Moreover, the identification of potential genetic predispositions in patients will instruct adjunct HDT. In the case of TB, the genetic conditioning of lipid mediators by mutations in enzyme-coding genes, particularly the under- or over-production of LXA4 and LTB4, has been linked to TNF abundance and can affect outcomes of immunosuppressive therapy in patients with TB meningitis228. Macrophages are major targets for HDT in TB, but targeting other myeloid cell subsets, such as neutrophils, which also contain bacilli and which are associated with poor disease outcome260, may lead to novel approaches for HDTs. Although we foresee a bright future for HDTs, this newly emerging treatment option should not be misinterpreted as an exclusive alternative, but rather it should be envisaged as a synergistic add-on to canonical anti-infectives.

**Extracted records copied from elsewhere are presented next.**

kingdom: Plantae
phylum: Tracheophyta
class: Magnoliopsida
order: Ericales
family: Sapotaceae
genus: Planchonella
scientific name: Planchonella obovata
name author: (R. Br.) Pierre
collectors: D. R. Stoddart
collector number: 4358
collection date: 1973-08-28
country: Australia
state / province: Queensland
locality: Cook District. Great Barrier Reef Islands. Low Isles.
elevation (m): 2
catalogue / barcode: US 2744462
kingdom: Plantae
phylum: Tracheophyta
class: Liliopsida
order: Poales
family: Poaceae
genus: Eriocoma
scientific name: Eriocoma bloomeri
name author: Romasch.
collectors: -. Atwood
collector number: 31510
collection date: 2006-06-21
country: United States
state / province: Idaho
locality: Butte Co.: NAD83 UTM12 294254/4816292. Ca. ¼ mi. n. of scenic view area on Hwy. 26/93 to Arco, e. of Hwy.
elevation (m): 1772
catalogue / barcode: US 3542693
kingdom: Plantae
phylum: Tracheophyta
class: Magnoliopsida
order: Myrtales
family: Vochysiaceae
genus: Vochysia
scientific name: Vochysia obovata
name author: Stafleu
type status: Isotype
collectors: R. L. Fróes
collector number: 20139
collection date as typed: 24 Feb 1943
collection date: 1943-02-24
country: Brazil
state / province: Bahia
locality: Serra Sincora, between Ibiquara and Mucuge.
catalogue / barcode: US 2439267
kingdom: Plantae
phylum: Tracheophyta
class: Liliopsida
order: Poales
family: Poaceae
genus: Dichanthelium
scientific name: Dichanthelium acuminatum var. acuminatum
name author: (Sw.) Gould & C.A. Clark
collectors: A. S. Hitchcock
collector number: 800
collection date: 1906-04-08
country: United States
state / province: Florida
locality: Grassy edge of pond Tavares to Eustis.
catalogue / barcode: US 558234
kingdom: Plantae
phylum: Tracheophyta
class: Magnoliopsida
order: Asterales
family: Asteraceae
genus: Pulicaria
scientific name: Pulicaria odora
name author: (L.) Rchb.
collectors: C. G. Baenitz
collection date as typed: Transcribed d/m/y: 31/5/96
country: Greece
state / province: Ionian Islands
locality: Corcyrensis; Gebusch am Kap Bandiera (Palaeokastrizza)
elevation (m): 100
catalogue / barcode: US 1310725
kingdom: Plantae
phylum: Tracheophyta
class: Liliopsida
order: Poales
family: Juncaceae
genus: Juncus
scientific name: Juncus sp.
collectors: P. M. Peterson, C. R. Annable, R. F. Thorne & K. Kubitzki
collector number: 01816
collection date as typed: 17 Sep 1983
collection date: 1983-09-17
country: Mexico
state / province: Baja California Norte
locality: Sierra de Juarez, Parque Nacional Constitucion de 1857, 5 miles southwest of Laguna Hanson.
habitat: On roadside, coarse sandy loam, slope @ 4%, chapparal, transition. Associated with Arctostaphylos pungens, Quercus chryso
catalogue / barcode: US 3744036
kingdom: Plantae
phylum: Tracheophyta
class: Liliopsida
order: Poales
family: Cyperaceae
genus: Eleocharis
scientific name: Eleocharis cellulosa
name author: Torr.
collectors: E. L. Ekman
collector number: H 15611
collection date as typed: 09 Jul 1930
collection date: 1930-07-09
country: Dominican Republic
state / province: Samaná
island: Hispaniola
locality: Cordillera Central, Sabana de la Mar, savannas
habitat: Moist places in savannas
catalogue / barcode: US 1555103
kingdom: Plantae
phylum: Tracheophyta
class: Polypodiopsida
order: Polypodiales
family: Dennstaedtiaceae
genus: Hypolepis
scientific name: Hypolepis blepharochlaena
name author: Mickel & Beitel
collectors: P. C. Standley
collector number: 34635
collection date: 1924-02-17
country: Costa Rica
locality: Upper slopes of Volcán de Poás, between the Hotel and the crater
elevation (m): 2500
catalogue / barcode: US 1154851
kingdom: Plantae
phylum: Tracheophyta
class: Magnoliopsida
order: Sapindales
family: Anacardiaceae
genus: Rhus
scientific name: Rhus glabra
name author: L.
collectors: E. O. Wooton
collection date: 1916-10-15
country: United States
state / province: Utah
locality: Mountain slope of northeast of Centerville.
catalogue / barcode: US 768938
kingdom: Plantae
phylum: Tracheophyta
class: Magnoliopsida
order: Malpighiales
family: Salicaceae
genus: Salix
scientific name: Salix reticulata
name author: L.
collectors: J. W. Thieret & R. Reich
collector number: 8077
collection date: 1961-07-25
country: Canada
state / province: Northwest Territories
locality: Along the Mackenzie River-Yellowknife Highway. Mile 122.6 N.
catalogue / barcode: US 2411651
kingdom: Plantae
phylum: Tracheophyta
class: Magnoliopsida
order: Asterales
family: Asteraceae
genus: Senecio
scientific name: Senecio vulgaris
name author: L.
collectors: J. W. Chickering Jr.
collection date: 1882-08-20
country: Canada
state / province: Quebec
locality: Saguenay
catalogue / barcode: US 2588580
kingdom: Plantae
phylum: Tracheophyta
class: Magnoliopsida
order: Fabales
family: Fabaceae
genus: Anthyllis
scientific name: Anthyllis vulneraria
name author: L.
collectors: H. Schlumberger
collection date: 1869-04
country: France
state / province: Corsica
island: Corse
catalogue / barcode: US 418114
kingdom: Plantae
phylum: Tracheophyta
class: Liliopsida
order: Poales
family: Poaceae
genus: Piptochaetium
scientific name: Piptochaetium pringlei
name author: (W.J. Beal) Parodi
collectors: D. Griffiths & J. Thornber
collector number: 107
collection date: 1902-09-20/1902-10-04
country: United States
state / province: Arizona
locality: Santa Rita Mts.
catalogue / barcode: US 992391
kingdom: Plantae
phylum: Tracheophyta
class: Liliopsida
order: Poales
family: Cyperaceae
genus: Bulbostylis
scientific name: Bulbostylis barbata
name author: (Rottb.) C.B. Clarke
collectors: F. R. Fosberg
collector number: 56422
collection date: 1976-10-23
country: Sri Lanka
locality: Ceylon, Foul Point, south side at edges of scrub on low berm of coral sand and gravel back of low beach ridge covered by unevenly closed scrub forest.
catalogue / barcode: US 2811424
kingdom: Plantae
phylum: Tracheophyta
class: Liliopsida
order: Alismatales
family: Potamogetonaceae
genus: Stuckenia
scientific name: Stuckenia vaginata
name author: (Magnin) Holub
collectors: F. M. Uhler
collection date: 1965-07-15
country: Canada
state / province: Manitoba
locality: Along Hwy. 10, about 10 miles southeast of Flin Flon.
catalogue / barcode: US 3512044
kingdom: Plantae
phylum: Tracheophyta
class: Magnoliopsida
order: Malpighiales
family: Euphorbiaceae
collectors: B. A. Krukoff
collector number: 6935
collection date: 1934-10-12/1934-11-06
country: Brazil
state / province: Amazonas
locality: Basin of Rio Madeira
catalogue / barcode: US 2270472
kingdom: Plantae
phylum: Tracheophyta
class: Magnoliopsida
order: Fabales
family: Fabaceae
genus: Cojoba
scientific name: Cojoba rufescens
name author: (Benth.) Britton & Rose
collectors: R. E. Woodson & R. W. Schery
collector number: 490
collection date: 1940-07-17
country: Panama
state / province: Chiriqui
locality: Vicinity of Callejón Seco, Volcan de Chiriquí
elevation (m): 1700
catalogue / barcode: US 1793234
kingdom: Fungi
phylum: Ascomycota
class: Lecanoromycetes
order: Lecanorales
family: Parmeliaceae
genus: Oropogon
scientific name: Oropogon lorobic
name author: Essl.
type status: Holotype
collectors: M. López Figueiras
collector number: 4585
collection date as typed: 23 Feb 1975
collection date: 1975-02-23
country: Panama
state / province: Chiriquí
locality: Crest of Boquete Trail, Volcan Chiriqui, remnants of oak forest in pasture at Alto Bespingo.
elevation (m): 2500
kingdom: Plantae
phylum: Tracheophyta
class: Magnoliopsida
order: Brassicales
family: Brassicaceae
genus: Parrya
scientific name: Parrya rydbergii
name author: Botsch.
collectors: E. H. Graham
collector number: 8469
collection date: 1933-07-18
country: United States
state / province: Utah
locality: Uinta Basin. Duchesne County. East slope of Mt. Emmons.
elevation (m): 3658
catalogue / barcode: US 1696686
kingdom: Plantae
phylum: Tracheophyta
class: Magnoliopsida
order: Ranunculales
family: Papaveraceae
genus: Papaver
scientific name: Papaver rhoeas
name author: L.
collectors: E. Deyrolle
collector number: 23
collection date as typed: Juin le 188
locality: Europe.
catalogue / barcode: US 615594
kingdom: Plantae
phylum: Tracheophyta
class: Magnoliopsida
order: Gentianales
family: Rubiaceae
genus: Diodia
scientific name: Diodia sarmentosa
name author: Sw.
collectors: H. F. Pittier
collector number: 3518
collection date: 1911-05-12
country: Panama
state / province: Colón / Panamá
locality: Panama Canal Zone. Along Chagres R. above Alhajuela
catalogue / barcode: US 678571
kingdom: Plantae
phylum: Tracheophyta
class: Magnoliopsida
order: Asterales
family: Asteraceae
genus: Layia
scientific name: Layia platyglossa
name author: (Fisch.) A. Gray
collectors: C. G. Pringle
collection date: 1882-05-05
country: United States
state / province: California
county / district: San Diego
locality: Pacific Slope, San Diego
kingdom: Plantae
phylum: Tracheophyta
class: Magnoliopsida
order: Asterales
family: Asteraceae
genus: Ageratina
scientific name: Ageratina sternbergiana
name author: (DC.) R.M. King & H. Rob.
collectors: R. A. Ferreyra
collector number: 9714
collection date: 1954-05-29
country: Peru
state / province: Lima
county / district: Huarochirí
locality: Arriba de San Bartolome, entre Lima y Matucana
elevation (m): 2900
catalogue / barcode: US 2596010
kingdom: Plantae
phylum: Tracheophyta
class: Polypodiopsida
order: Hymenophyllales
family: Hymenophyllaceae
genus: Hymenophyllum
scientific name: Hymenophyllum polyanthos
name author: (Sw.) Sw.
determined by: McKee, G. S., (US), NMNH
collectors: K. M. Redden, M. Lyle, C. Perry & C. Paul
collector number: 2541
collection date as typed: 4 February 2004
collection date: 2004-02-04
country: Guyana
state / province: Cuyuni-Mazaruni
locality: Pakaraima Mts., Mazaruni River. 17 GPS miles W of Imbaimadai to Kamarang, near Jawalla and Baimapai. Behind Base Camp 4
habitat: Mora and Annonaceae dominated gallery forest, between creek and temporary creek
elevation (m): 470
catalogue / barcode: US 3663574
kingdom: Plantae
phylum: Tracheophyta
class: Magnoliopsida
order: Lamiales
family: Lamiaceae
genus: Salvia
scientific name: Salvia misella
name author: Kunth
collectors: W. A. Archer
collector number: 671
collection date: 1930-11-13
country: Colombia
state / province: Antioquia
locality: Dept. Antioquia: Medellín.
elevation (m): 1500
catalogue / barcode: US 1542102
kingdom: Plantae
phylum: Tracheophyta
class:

Undoubtedly, future treatment regimens for infectious diseases will converge with the concept of personalized medicine, providing the best possible combinations that are adjusted not only for the pathogen but also for the patient. However, the clinical benefit and the socio-economic effects on healthcare systems that would be imposed by the higher costs of these approaches remain to be determined. Moreover, HDTs as (adjunct) strategy for the treatment of infections are in their infancy and require more in-depth analysis of possible cytotoxicity or the potential to worsen the infection. In this respect, HDTs will also require novel thinking both on the side of the drug developers and on the side of the legal authorities responsible for the approval of the drug. Nevertheless, given the progress made in the past few years, the combination of canonical pathogen-directed and novel host-directed therapy1 is likely to become indispensable.